August 10, 2009 (CHICAGO) Dr. Janet Rowley's pioneering work with chromosomes revolutionized cancer research and treatment.

She's been honored many times for her discoveries but Dr. Rowley's true loves are outside the lab.

Dr. Janet Rowley's work days start and end on a red bike.

At age 84, Dr. Rowley still rides just about a mile between the lab and her Hyde Park home.

It's clear what keeps her going.

"My family and my husband and my grandchildren are still top of the heap," said Dr. Rowley.

Dr. Rowley didn't dive right into research after medical school. First, she raised her four boys while working part time in a clinic. Then, more than twenty years after earning her MD, Dr. Rowley turned up something big.

"As you're living this life, you don't think of yourself as a pioneer," said Dr. Rowley. "If you had told me that this would be the outcome, I would have thought that you were smoking something strange."

In 1972 at her kitchen table, she discovered that specific types of cancer are caused by certain genetic mutations called translocations. That research changed the way scientists look at and treat cancer.

"That you can be a wife, a mother, a scientist, and not just a scientist, the best at what you do," said Dr. Funmi Olopade. "She's amazing."

Dr. Funmi Olopade says Dr. Rowley's guidance at the University of Chicago motivates the entire cancer research team.

"To have somebody who's had that incredible career, continue to devote her career to helping other scientists get better, it's so inspirational," said Dr. Opolade.

Despite all of her accomplishments in the lab, Dr. Rowley's real pride is her garden.

"It's a great pleasure," said Dr. Rowley.

She loves to show off her plants.

"Not the typical vegetable garden, but iI don't do things that are typical I guess," said Dr. Rowley.

And she brags about her giant string beans.

"It is a labor of love, because there's a lot of labor in it," said said Dr. Rowley.

She says her discoveries are just like her bumper crop, products of hard work and a good foundation.

"The environment in which one is working or living is extremely important," said Dr. Rowley. "And I've had good environments at work and supportive colleagues, and the flowers in my garden have had a good environment."
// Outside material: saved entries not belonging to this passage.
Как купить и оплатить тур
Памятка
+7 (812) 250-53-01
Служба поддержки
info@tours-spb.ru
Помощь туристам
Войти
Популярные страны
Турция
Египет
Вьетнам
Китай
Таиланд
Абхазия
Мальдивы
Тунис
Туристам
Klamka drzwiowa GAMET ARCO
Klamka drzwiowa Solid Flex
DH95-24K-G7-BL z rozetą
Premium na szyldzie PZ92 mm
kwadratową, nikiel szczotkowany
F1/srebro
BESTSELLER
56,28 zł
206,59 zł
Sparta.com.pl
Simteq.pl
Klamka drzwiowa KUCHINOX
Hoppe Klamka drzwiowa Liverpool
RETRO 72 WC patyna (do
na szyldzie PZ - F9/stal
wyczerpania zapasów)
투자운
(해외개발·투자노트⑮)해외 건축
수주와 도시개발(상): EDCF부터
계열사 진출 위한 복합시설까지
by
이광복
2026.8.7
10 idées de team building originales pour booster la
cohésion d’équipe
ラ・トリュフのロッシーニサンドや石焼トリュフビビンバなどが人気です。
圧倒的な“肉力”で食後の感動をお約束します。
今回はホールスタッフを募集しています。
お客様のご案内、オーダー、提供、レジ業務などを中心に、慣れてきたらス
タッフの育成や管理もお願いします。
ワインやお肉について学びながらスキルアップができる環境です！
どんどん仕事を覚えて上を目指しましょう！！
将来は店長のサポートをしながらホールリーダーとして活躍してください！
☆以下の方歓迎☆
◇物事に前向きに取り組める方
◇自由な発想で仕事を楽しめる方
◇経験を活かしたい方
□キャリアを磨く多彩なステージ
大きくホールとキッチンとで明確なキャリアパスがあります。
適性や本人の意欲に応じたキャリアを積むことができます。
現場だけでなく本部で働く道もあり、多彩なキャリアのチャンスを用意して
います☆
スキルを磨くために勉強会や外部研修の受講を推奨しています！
Environments, that Dr. Rowley says, produced surprising, wonderful results.

"My research and the discovery was in lots of respects serendipity. I was looking to see just what there was and low and behold, it turned out to be a lot more than I expected," said Dr. Rowley.

Dr. Rowley's husband and family will join her in Washington on Wednesday. She's one of fifteen people receiving the Medal of Freedom.

Among the others are Senator Ted Kennedy and South African archbishop Desmond Tutu.